§ **Problem details**:
Which lines in the listing below contain the word "Oriented"? Extract each of them in full.
_ _ _ _ _ _ _
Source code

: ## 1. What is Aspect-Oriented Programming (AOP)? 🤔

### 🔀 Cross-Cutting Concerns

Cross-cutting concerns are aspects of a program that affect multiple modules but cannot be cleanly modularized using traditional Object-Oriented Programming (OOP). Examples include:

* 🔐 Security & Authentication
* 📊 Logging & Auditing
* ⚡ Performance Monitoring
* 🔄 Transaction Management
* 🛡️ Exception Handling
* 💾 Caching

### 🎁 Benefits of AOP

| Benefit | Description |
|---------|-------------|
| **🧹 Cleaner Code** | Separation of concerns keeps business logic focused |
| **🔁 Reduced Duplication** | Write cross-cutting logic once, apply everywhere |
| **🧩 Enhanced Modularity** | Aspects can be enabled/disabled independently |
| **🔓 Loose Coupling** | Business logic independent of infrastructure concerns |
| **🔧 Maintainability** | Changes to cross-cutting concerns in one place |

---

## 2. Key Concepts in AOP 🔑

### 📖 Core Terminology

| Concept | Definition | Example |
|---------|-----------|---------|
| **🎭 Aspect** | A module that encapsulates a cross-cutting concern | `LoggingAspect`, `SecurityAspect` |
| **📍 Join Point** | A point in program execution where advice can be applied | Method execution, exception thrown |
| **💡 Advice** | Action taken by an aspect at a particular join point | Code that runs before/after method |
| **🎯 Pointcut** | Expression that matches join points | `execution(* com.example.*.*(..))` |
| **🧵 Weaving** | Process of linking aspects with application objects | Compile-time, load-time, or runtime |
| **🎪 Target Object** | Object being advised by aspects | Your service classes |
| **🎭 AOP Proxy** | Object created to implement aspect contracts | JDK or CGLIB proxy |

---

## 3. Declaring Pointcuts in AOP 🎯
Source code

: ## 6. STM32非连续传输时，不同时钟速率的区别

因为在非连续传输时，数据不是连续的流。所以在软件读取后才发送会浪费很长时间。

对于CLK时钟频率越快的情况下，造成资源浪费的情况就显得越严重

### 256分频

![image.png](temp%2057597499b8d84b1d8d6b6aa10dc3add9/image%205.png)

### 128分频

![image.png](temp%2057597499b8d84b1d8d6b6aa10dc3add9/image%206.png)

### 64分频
_ _ _ _ _ _ _
§ **Written solution**:
: ## 1. What is Aspect-Oriented Programming (AOP)? 🤔
Cross-cutting concerns are aspects of a program that affect multiple modules but cannot be cleanly modularized using traditional Object-Oriented Programming (OOP). Examples include:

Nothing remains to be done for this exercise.